HERALD — Report Generation
HERALD saves a complete JSON report to the reports/ directory at the end of every engagement. The report includes all candidates, methods, confidence scores, verification results, server fingerprints, and pivot execution details.
Report Format
"report_id": "SHD-RPT-{hex8}",
"target": "example.com",
"phase": "full",
"candidates_discovered": [{
"candidate_id": "SHD-IP-{hex8}",
"ip_address": "203.0.113.42",
"discovery_methods": ["VEIL (SPF)", "TRACE (Historical DNS)"],
"confidence": "CONFIRMED",
"confidence_score": 1.0,
"waf_absent": true,
"content_verified": true,
"server_fingerprint": "Nginx/1.24.0",
"server_headers": {...}
}],
"confirmed_origins": [...],
"waf_bypassed": true,
"pivot_executed": true,
"pivot_tool": "wraith",
"pivot_command": "wraith scan --target 203.0.113.42 ...",
"created_at": "2026-04-02T18:21:27+00:00"
}
Report filename format: shroud_SHD-RPT-{hex8}_{YYYYMMDD_HHMMSS}.json
UNLEASHED Authorization
SHROUD uses Ed25519 dual-gate authorization for the STRIKE phase. Keys are generated automatically on first run and stored at ~/.red-specter/shroud/.
Key Management
shroud unleashed status
# Generate keys (auto on first run)
shroud unleashed init
# Create authorized scope file
shroud unleashed create-scope --targets example.com --days 30
Gate Requirements
- Discovery mode: No flags required
- Verification mode: No flags required
- STRIKE / pivot:
--overrideAND--confirm-destroyboth required - Key location:
~/.red-specter/shroud/unleashed.key - Operator key:
~/.red-specter/shroud/operator.key
The gate checks both flags on every invocation. Passing only --override or only --confirm-destroy is insufficient — both must be present for STRIKE to execute.
CLI Reference
Scan Commands
| Flag | Description |
|---|---|
| --target / -t | Target domain (required). Scheme stripped automatically. |
| --mode / -m | Scan mode: full (default), discovery-only, verify-only, pivot-only |
| --auto-pivot | Auto-invoke WRAITH on confirmed origin (UNLEASHED required) |
| --chain | Pivot chain: wraith (default) or annihilate (WARLORD) |
| --keywords / -k | Comma-separated content keywords to verify origin (e.g. "example,contact") |
| --shodan-key | Shodan API key (or set SHODAN_API_KEY env var) |
| --override | UNLEASHED gate flag #1 |
| --confirm-destroy | UNLEASHED gate flag #2 |
| --output / -o | Output directory for reports (default: reports/) |
| --verbose / -v | Enable verbose debug output |
Status Commands
| Command | Description |
|---|---|
| shroud subsystems | List all 10 SHROUD subsystems |
| shroud capabilities | Show discovery methods and pivot chains |
| shroud unleashed status | Show UNLEASHED key fingerprint and config path |
| shroud unleashed init | Generate UNLEASHED keys if not present |
| shroud unleashed create-scope | Create signed authorization scope file |
| shroud --version | Show SHROUD version |
Report Format
Every SHROUD engagement saves a JSON report to the reports/ directory. Reports use the SHD-RPT- prefix and include a UTC timestamp in the filename.

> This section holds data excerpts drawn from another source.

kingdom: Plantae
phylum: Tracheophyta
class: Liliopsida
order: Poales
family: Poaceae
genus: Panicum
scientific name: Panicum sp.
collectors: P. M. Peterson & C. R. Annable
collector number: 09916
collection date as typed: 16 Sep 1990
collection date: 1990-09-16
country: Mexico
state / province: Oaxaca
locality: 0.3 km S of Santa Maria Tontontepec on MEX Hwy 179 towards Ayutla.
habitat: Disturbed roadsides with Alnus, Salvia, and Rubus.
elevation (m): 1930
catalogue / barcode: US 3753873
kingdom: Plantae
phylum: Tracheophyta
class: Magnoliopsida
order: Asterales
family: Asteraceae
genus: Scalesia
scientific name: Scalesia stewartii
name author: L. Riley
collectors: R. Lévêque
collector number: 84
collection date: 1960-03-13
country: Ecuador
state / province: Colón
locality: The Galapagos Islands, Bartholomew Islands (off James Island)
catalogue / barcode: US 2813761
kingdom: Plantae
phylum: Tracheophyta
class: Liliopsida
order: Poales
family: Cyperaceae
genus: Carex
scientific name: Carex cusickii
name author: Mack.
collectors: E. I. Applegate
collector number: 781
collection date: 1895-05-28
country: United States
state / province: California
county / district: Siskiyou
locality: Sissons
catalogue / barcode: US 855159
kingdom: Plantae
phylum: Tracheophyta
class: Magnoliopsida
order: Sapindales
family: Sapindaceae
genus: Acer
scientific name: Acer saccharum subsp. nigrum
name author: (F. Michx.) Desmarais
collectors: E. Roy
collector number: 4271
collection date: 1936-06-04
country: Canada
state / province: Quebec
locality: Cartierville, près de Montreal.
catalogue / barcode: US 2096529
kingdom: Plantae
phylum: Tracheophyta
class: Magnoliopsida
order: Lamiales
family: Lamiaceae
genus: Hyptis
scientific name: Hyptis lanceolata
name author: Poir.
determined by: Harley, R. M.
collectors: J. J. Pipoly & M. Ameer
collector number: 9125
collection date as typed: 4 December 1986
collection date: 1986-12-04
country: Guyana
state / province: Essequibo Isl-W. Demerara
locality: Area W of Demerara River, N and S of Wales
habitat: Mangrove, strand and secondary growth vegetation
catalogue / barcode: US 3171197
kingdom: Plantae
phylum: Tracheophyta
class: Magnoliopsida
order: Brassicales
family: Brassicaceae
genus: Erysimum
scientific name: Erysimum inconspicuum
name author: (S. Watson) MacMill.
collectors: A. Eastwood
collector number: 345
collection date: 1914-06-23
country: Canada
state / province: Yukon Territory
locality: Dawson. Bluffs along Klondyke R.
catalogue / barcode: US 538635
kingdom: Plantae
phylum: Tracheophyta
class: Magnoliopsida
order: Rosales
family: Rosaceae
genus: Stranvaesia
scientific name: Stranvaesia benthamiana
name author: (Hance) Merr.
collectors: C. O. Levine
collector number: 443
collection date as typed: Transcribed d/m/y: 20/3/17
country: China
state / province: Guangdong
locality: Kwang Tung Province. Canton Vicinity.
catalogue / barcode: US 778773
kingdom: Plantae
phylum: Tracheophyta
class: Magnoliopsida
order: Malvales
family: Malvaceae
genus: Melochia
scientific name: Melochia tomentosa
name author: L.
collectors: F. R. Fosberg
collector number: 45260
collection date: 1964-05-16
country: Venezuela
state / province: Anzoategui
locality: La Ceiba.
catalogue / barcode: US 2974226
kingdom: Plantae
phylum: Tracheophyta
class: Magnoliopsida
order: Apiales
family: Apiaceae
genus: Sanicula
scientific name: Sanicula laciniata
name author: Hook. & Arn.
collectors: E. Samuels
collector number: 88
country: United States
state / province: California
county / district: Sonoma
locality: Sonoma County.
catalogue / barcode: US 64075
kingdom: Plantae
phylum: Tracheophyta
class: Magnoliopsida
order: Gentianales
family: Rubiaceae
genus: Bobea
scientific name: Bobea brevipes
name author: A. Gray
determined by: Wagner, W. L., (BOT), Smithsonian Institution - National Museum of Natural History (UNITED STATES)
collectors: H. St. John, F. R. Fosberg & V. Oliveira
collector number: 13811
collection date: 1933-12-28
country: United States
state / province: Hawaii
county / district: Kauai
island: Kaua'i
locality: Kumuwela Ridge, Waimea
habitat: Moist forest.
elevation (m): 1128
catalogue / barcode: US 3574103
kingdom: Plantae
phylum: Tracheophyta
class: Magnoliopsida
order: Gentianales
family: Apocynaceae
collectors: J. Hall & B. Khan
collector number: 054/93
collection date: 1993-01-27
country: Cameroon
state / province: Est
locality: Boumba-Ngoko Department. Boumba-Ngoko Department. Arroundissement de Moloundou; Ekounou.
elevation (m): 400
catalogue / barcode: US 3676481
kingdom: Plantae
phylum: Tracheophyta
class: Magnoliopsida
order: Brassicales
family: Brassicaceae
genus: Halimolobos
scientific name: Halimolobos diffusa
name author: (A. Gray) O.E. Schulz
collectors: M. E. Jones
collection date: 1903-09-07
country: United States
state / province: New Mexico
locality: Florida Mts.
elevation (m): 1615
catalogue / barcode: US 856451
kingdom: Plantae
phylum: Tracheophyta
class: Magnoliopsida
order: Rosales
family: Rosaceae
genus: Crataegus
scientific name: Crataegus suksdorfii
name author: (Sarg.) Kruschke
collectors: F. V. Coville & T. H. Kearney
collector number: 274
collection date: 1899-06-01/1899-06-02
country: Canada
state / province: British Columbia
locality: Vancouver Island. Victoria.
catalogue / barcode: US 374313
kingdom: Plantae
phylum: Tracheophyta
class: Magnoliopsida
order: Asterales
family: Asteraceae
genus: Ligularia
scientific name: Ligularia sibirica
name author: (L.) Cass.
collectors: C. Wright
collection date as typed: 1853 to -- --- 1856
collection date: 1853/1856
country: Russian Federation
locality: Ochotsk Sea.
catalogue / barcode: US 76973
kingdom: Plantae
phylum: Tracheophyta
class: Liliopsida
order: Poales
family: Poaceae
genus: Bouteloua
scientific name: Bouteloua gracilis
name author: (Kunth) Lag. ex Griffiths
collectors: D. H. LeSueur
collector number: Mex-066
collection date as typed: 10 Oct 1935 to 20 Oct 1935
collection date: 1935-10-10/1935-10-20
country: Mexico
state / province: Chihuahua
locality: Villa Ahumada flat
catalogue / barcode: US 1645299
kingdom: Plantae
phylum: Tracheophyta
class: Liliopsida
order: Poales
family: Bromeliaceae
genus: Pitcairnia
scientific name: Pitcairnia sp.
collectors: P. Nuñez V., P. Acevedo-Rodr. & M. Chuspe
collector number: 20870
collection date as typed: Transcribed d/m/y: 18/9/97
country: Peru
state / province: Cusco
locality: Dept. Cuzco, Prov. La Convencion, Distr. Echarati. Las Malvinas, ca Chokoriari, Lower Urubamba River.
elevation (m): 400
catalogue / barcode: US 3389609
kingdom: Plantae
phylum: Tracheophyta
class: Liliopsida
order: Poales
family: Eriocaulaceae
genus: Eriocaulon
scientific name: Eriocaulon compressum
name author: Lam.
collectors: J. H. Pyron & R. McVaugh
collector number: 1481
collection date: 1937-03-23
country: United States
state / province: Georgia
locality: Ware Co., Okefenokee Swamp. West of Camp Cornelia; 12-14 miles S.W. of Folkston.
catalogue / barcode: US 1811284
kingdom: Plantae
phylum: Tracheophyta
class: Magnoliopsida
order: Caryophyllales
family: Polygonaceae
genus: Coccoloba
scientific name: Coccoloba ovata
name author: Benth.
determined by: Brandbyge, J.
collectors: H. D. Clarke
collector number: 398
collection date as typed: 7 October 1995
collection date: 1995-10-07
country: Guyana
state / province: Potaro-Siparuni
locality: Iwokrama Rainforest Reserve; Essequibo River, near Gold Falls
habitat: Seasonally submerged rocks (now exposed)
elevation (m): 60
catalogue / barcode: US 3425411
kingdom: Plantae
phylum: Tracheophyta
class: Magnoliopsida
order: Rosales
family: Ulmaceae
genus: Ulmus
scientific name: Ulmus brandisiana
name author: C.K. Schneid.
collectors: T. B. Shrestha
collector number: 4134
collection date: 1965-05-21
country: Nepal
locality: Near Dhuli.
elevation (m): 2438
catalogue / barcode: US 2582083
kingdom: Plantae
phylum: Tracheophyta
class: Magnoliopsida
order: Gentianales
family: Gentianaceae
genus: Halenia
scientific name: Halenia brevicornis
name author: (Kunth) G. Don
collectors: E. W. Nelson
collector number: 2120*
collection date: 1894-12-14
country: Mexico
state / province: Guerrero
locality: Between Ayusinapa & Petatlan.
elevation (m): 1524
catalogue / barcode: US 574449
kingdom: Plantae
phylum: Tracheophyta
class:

All candidate IPs are recorded with their discovery methods, confidence grade, WAF bypass status, server fingerprint, and raw evidence. Confirmed origins and pivot execution details are captured separately for easy extraction.
Authorised Use Only. SHROUD is a commercial penetration testing tool. Use only on systems you own or have explicit written authorisation to test. Unauthorised use is illegal. Red Specter Security Research Ltd (Company No. 17106988) does not condone unauthorised security testing.